En quoi les choses ont-elles donc changé, qui oblige à intervenir ? Pourquoi ne pas maintenir le principe et continuer à ne l’appliquer qu’à titre exceptionnel ? Pourquoi consacrer une pratique délictueuse et, ainsi, risquer de l’encourager ? Pourquoi légiférer et couvrir ainsi le laxisme de notre société, favoriser les égoïsmes individuels au lieu de faire revivre une morale de civisme et de rigueur ? Pourquoi risquer d’aggraver un mouvement de dénatalité dangereusement amorcé au lieu de promouvoir une politique familiale généreuse et constructive qui permette à toutes les mères de mettre au monde et d’élever les enfants qu’elles ont conçus ?

Parce que tout nous montre que la question ne se pose pas en ces termes.
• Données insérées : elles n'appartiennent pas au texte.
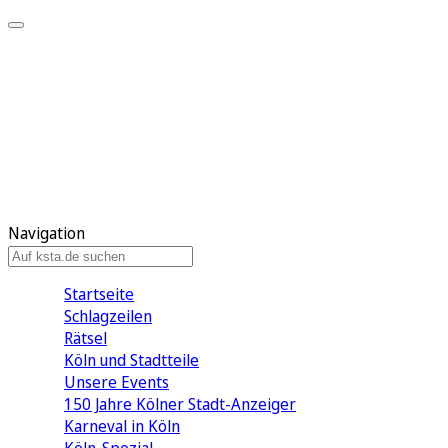
Mein KStA
Meine Artikel
Meine Region
Meine Newsletter
Mein KStA PLUS
Mein E-Paper
Navigation
Startseite
Schlagzeilen
Rätsel
Köln und Stadtteile
Unsere Events
150 Jahre Kölner Stadt-Anzeiger
Karneval in Köln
Croyez-vous que ce gouvernement, et celui qui l’a précédé se seraient résolus à élaborer un texte et à vous le proposer s’ils avaient pensé qu’une autre solution était encore possible ?

Nous sommes arrivés à un point où, en ce domaine, les pouvoirs publics ne peuvent plus éluder leurs responsabilités. Tout le démontre : les études et les travaux menés depuis plusieurs années, les auditions de votre commission, l’expérience des autres pays européens. Et la plupart d’entre vous le sentent, qui savent qu’on ne peut empêcher les avortements clandestins et qu’on ne peut non plus appliquer la loi pénale à toutes les femmes qui seraient passibles de ses rigueurs.

Pourquoi donc ne pas continuer à fermer les yeux ? Parce que la situation actuelle est mauvaise. Je dirai même qu’elle est déplorable et dramatique.

Elle est mauvaise parce que la loi est ouvertement bafouée, pire même, ridiculisée. Lorsque l’écart entre les infractions commises et celles qui sont poursuivies est tel qu’il n’y a plus à proprement parler de répression, c’est le respect des citoyens pour la loi, et donc l’autorité de l’État, qui sont mis en cause.

Lorsque les médecins, dans leurs cabinets, enfreignent la loi et le font connaître publiquement, lorsque les parquets, avant de poursuivre, sont invités à en référer dans chaque cas au ministère de la Justice, lorsque des services sociaux d’organismes publics fournissent à des femmes en détresse les renseignements susceptibles de faciliter une interruption de grossesse, lorsque, aux mêmes fins, sont organisés ouvertement et même par charter des voyages à l’étranger, alors je dis que nous sommes dans une situation de désordre et d’anarchie qui ne peut plus continuer.

Mais ? me direz-vous, pourquoi avoir laissé la situation se dégrader ainsi et pourquoi la tolérer ? Pourquoi ne pas faire respecter la loi ?

Parce que si des médecins, si des personnels sociaux, si même un certain nombre de citoyens participent à ces actions illégales, c’est bien qu’ils s’y sentent contraints ; en opposition parfois avec leurs convictions personnelles, ils se trouvent confrontés à des situations de fait qu’ils ne peuvent méconnaître. Parce qu’en face d’une femme décidée à interrompre sa grossesse, ils savent qu’en refusant leur conseil et leur soutien ils la rejettent dans la solitude et l’angoisse d’un acte perpétré dans les pires conditions, qui risque de la laisser mutilée à jamais. Ils savent que la même femme, si elle a de l’argent, si elle sait s’informer, se rendra dans un pays voisin ou même en France dans certaines cliniques et pourra, sans encourir aucun risque ni aucune pénalité, mettre fin à sa grossesse. Et ces femmes, ce ne sont pas nécessairement les plus immorales ou les plus inconscientes. Elles sont 300 000 chaque année. Ce sont celles que nous côtoyons chaque jour et dont nous ignorons la plupart du temps la détresse et les drames.

C’est à ce désordre qu’il faut mettre fin. C’est cette injustice qu’il convient de faire cesser.